§ PROBLEM DETAILS: Here the job is to transcribe the data exactly while omitting the images.

======== DATA RECORDS ========

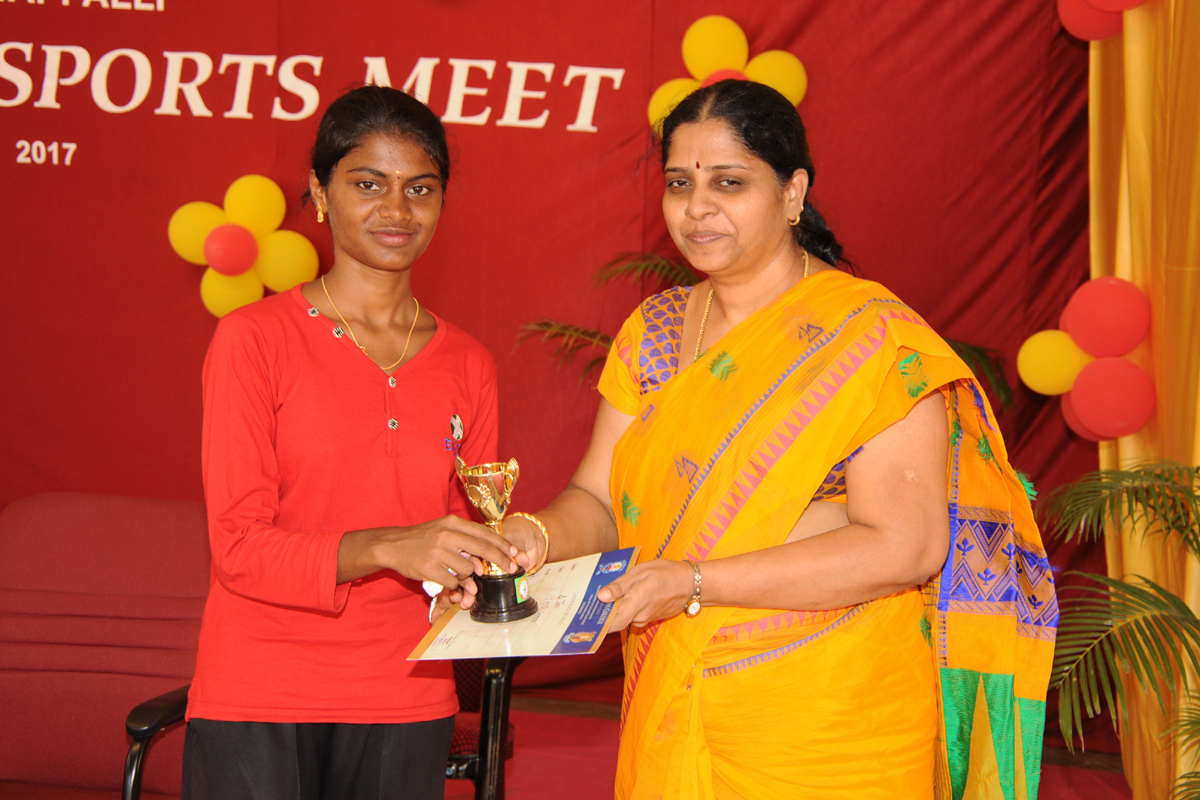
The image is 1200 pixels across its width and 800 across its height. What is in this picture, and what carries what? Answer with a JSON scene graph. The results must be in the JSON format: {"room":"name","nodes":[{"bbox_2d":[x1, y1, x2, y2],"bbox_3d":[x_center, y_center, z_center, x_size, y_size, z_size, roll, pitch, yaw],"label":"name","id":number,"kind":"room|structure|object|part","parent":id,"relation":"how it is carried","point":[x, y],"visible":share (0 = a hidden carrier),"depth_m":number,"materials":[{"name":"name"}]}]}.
{"room":"event hall","nodes":[
{"label":"event hall","id":0,"kind":"room"},
{"bbox_2d":[0,0,1103,716],"bbox_3d":[-0.519,-0.523,6.228,4.379,2.911,0.149,2,6,8],"label":"wall","id":1,"kind":"structure","parent":0,"point":[97,148],"depth_m":6.21,"materials":[{"name":"red fabric"}]},
{"bbox_2d":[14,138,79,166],"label":"wall lettering","id":2,"kind":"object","parent":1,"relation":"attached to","point":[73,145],"visible":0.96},
{"bbox_2d":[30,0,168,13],"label":"wall lettering","id":3,"kind":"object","parent":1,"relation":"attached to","point":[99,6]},
{"bbox_2d":[168,174,321,317],"bbox_3d":[-1.052,-0.441,6.270,0.474,0.447,0.177,2,6,8],"label":"balloon cluster","id":4,"kind":"object","parent":1,"relation":"attached to","point":[278,215],"visible":0.91,"depth_m":6.25,"materials":[{"name":"yellow rubber"}]},
{"bbox_2d":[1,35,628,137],"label":"wall lettering","id":5,"kind":"object","parent":1,"relation":"attached to","point":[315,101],"visible":0.95,"depth_m":6.37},
{"bbox_2d":[648,15,807,134],"bbox_3d":[0.370,-0.891,5.963,0.456,0.387,0.146,2,6,8],"label":"balloon cluster","id":6,"kind":"object","parent":1,"relation":"attached to","point":[689,36],"visible":0.46,"depth_m":5.94,"materials":[{"name":"yellow rubber"}]},
{"bbox_2d":[1090,1,1198,799],"bbox_3d":[1.542,-0.423,4.859,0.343,2.982,1.569,2,6,8],"label":"yellow curtain","id":7,"kind":"object","parent":1,"relation":"attached to","point":[1126,274],"visible":0.72,"depth_m":5.30,"materials":[{"name":"fabric"}]},
{"bbox_2d":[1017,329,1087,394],"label":"yellow balloon","id":8,"kind":"object","parent":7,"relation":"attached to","point":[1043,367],"visible":0.91,"depth_m":5.46,"materials":[{"name":"yellow rubber"}]},
{"bbox_2d":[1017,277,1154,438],"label":"balloon cluster","id":9,"kind":"object","parent":7,"relation":"attached to","point":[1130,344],"visible":0.98,"depth_m":5.25,"materials":[{"name":"red rubber"}]},
{"bbox_2d":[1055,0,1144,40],"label":"balloon cluster","id":10,"kind":"object","parent":7,"relation":"attached to","point":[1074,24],"visible":0.98,"depth_m":5.25,"materials":[{"name":"red rubber"}]},
{"bbox_2d":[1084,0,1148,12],"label":"red balloon","id":11,"kind":"object","parent":7,"relation":"attached to","point":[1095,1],"visible":0.97,"depth_m":5.22,"materials":[{"name":"rubber"}]},
{"bbox_2d":[462,693,1130,799],"bbox_3d":[-0.275,1.160,3.997,5.352,0.119,4.930,2,6,8],"label":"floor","id":12,"kind":"structure","parent":0,"point":[534,787],"depth_m":5.62,"materials":[{"name":"red carpet"}]},
{"bbox_2d":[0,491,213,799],"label":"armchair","id":13,"kind":"object","parent":12,"relation":"on","point":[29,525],"visible":0.8,"depth_m":4.40,"materials":[{"name":"red fabric"}]},
{"bbox_2d":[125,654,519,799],"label":"chair","id":14,"kind":"object","parent":12,"relation":"on","point":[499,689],"visible":0.19,"depth_m":4.13,"materials":[{"name":"black"}]},
{"bbox_2d":[186,84,516,799],"bbox_3d":[-0.412,0.303,3.480,0.517,1.497,0.633,2,6,8],"label":"woman","id":15,"kind":"object","parent":12,"relation":"on","point":[250,542],"visible":0.98,"depth_m":3.33},
{"bbox_2d":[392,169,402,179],"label":"bindi","id":16,"kind":"object","parent":15,"relation":"attached to","point":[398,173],"visible":0.94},
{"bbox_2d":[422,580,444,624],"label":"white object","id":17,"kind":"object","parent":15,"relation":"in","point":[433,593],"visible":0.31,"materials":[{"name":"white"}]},
{"bbox_2d":[454,457,547,623],"bbox_3d":[-0.158,0.224,3.300,0.129,0.242,0.135,2,6,8],"label":"trophy","id":18,"kind":"object","parent":15,"relation":"in","point":[489,600],"visible":0.93,"depth_m":3.27,"materials":[{"name":"metal"}]},
{"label":"base","id":19,"kind":"part","parent":18,"relation":"part of","materials":[{"name":"plastic"}]},
{"bbox_2d":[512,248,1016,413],"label":"palm plant","id":20,"kind":"object","parent":12,"relation":"on","point":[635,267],"visible":0.13,"depth_m":5.73,"materials":[{"name":"green plant"}]},
{"bbox_2d":[495,76,1056,799],"bbox_3d":[0.242,0.363,3.231,0.705,1.597,0.881,-2,7,-33],"label":"woman","id":21,"kind":"object","parent":12,"relation":"on","point":[752,318],"visible":0.98,"depth_m":3.02},
{"bbox_2d":[407,542,637,658],"bbox_3d":[-0.106,0.303,3.193,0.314,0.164,0.363,2,6,8],"label":"certificate","id":22,"kind":"object","parent":21,"relation":"in","point":[585,574],"visible":0.63,"depth_m":3.16,"materials":[{"name":"beige paper"}]},
{"bbox_2d":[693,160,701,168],"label":"bindi","id":23,"kind":"object","parent":21,"relation":"attached to","point":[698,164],"visible":0.93,"depth_m":3.48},
{"bbox_2d":[1034,456,1199,799],"bbox_3d":[1.383,0.583,4.376,1.246,1.063,1.221,2,6,8],"label":"palm plant","id":24,"kind":"object","parent":12,"relation":"on","point":[1137,626],"visible":0.99,"depth_m":4.35,"materials":[{"name":"green plant"}]}
]}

========

§ RESULT BELOW:
The image is 1200 pixels across its width and 800 across its height. What is in this picture, and what carries what? Answer with a JSON scene graph. The results must be in the JSON format: {"room":"name","nodes":[{"bbox_2d":[x1, y1, x2, y2],"bbox_3d":[x_center, y_center, z_center, x_size, y_size, z_size, roll, pitch, yaw],"label":"name","id":number,"kind":"room|structure|object|part","parent":id,"relation":"how it is carried","point":[x, y],"visible":share (0 = a hidden carrier),"depth_m":number,"materials":[{"name":"name"}]}]}.
{"room":"event hall","nodes":[
{"label":"event hall","id":0,"kind":"room"},
{"bbox_2d":[0,0,1103,716],"bbox_3d":[-0.519,-0.523,6.228,4.379,2.911,0.149,2,6,8],"label":"wall","id":1,"kind":"structure","parent":0,"point":[97,148],"depth_m":6.21,"materials":[{"name":"red fabric"}]},
{"bbox_2d":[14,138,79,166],"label":"wall lettering","id":2,"kind":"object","parent":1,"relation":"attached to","point":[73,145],"visible":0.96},
{"bbox_2d":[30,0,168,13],"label":"wall lettering","id":3,"kind":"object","parent":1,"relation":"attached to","point":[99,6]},
{"bbox_2d":[168,174,321,317],"bbox_3d":[-1.052,-0.441,6.270,0.474,0.447,0.177,2,6,8],"label":"balloon cluster","id":4,"kind":"object","parent":1,"relation":"attached to","point":[278,215],"visible":0.91,"depth_m":6.25,"materials":[{"name":"yellow rubber"}]},
{"bbox_2d":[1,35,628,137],"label":"wall lettering","id":5,"kind":"object","parent":1,"relation":"attached to","point":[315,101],"visible":0.95,"depth_m":6.37},
{"bbox_2d":[648,15,807,134],"bbox_3d":[0.370,-0.891,5.963,0.456,0.387,0.146,2,6,8],"label":"balloon cluster","id":6,"kind":"object","parent":1,"relation":"attached to","point":[689,36],"visible":0.46,"depth_m":5.94,"materials":[{"name":"yellow rubber"}]},
{"bbox_2d":[1090,1,1198,799],"bbox_3d":[1.542,-0.423,4.859,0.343,2.982,1.569,2,6,8],"label":"yellow curtain","id":7,"kind":"object","parent":1,"relation":"attached to","point":[1126,274],"visible":0.72,"depth_m":5.30,"materials":[{"name":"fabric"}]},
{"bbox_2d":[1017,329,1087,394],"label":"yellow balloon","id":8,"kind":"object","parent":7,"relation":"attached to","point":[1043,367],"visible":0.91,"depth_m":5.46,"materials":[{"name":"yellow rubber"}]},
{"bbox_2d":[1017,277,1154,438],"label":"balloon cluster","id":9,"kind":"object","parent":7,"relation":"attached to","point":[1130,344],"visible":0.98,"depth_m":5.25,"materials":[{"name":"red rubber"}]},
{"bbox_2d":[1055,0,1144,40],"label":"balloon cluster","id":10,"kind":"object","parent":7,"relation":"attached to","point":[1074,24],"visible":0.98,"depth_m":5.25,"materials":[{"name":"red rubber"}]},
{"bbox_2d":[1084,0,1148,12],"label":"red balloon","id":11,"kind":"object","parent":7,"relation":"attached to","point":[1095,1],"visible":0.97,"depth_m":5.22,"materials":[{"name":"rubber"}]},
{"bbox_2d":[462,693,1130,799],"bbox_3d":[-0.275,1.160,3.997,5.352,0.119,4.930,2,6,8],"label":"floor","id":12,"kind":"structure","parent":0,"point":[534,787],"depth_m":5.62,"materials":[{"name":"red carpet"}]},
{"bbox_2d":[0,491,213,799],"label":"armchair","id":13,"kind":"object","parent":12,"relation":"on","point":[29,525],"visible":0.8,"depth_m":4.40,"materials":[{"name":"red fabric"}]},
{"bbox_2d":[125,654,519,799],"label":"chair","id":14,"kind":"object","parent":12,"relation":"on","point":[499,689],"visible":0.19,"depth_m":4.13,"materials":[{"name":"black"}]},
{"bbox_2d":[186,84,516,799],"bbox_3d":[-0.412,0.303,3.480,0.517,1.497,0.633,2,6,8],"label":"woman","id":15,"kind":"object","parent":12,"relation":"on","point":[250,542],"visible":0.98,"depth_m":3.33},
{"bbox_2d":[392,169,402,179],"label":"bindi","id":16,"kind":"object","parent":15,"relation":"attached to","point":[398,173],"visible":0.94},
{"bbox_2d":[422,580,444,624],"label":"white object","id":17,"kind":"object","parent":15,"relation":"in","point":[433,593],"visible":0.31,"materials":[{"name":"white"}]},
{"bbox_2d":[454,457,547,623],"bbox_3d":[-0.158,0.224,3.300,0.129,0.242,0.135,2,6,8],"label":"trophy","id":18,"kind":"object","parent":15,"relation":"in","point":[489,600],"visible":0.93,"depth_m":3.27,"materials":[{"name":"metal"}]},
{"label":"base","id":19,"kind":"part","parent":18,"relation":"part of","materials":[{"name":"plastic"}]},
{"bbox_2d":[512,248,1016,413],"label":"palm plant","id":20,"kind":"object","parent":12,"relation":"on","point":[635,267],"visible":0.13,"depth_m":5.73,"materials":[{"name":"green plant"}]},
{"bbox_2d":[495,76,1056,799],"bbox_3d":[0.242,0.363,3.231,0.705,1.597,0.881,-2,7,-33],"label":"woman","id":21,"kind":"object","parent":12,"relation":"on","point":[752,318],"visible":0.98,"depth_m":3.02},
{"bbox_2d":[407,542,637,658],"bbox_3d":[-0.106,0.303,3.193,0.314,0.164,0.363,2,6,8],"label":"certificate","id":22,"kind":"object","parent":21,"relation":"in","point":[585,574],"visible":0.63,"depth_m":3.16,"materials":[{"name":"beige paper"}]},
{"bbox_2d":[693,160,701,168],"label":"bindi","id":23,"kind":"object","parent":21,"relation":"attached to","point":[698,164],"visible":0.93,"depth_m":3.48},
{"bbox_2d":[1034,456,1199,799],"bbox_3d":[1.383,0.583,4.376,1.246,1.063,1.221,2,6,8],"label":"palm plant","id":24,"kind":"object","parent":12,"relation":"on","point":[1137,626],"visible":0.99,"depth_m":4.35,"materials":[{"name":"green plant"}]}
]}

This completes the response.